The entries below contain a line with "left ankle: (278, 548)" and a line with "nose: (757, 366)". Retype exactly everything from the first down to the second, both included, and nothing else.

Records
----

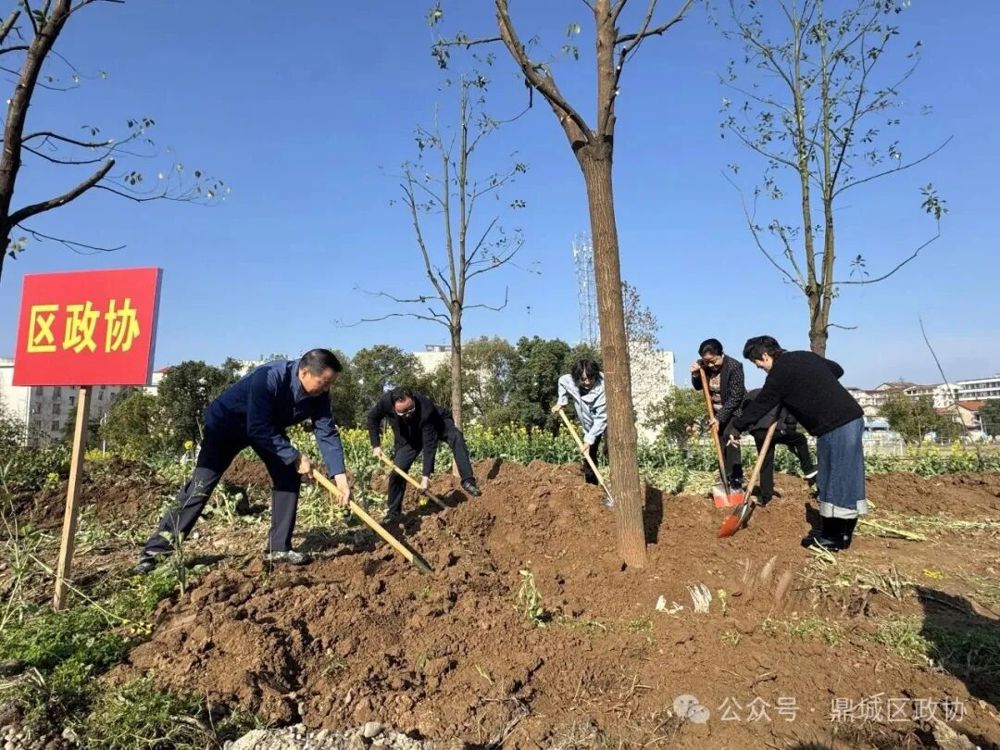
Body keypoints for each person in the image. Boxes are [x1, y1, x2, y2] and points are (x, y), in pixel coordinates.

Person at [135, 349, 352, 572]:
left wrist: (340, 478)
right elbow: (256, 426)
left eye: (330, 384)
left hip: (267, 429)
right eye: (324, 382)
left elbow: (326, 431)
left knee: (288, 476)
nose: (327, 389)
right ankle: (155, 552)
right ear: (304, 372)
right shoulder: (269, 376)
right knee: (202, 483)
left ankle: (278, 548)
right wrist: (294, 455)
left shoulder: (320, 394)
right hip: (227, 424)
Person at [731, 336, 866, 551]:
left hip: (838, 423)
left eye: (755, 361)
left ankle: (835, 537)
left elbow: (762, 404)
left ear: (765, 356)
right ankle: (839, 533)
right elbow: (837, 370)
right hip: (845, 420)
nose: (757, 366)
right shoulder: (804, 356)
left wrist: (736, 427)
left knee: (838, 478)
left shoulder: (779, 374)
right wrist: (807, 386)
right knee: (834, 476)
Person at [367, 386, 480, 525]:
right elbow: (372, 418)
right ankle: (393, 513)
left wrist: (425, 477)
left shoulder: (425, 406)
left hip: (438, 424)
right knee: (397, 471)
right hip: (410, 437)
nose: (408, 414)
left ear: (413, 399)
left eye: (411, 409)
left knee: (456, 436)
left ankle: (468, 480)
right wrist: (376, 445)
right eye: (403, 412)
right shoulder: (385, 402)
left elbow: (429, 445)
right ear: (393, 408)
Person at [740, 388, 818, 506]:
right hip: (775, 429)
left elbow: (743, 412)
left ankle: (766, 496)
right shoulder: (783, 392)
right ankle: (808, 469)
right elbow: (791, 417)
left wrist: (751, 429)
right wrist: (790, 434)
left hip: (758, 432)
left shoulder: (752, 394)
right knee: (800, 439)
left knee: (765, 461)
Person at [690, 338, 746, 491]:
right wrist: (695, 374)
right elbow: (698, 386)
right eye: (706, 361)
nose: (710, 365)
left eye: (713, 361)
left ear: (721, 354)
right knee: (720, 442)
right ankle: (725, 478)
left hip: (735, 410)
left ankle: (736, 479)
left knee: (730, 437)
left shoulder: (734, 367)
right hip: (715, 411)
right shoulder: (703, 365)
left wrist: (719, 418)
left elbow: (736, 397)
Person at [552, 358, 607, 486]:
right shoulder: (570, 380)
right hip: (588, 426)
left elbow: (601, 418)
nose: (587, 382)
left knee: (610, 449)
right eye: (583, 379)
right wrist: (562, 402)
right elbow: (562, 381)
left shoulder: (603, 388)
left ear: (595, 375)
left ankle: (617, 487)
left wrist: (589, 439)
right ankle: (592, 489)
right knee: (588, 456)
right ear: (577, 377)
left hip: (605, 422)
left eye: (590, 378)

----

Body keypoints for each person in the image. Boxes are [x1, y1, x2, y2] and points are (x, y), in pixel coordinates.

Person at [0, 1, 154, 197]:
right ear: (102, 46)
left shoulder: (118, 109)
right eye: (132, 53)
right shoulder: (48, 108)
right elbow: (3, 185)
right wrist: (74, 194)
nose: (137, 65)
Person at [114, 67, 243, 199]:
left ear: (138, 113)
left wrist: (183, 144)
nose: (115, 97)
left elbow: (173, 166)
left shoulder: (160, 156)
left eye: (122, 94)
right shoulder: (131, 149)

----

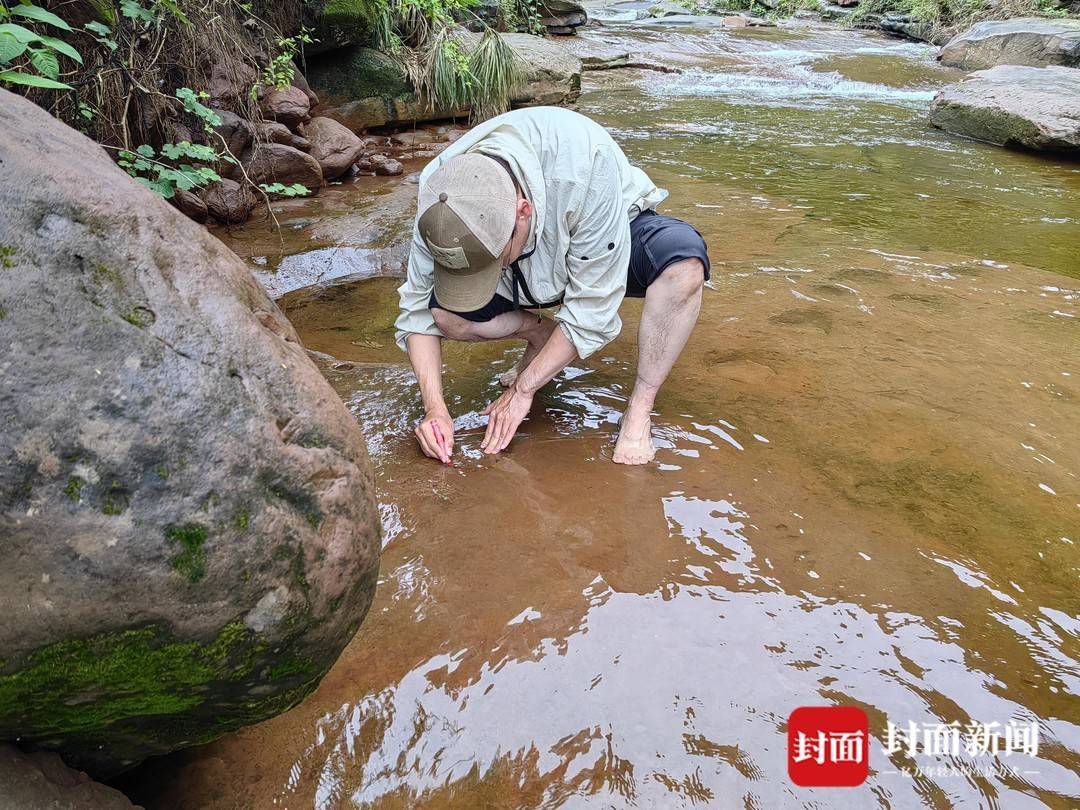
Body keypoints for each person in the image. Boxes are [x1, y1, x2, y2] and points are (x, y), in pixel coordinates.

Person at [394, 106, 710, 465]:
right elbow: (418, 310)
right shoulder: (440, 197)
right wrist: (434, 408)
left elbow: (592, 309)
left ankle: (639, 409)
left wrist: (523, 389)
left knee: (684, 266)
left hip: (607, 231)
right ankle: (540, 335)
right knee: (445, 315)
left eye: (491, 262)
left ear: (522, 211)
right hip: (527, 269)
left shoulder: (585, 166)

----

Exercise answer
left ankle: (278, 548)
right wrist: (294, 455)
left shoulder: (320, 394)
right hip: (227, 424)
Person at [731, 336, 866, 551]:
left hip: (838, 423)
left eye: (755, 361)
left ankle: (835, 537)
left elbow: (762, 404)
left ear: (765, 356)
right ankle: (839, 533)
right elbow: (837, 370)
right hip: (845, 420)
nose: (757, 366)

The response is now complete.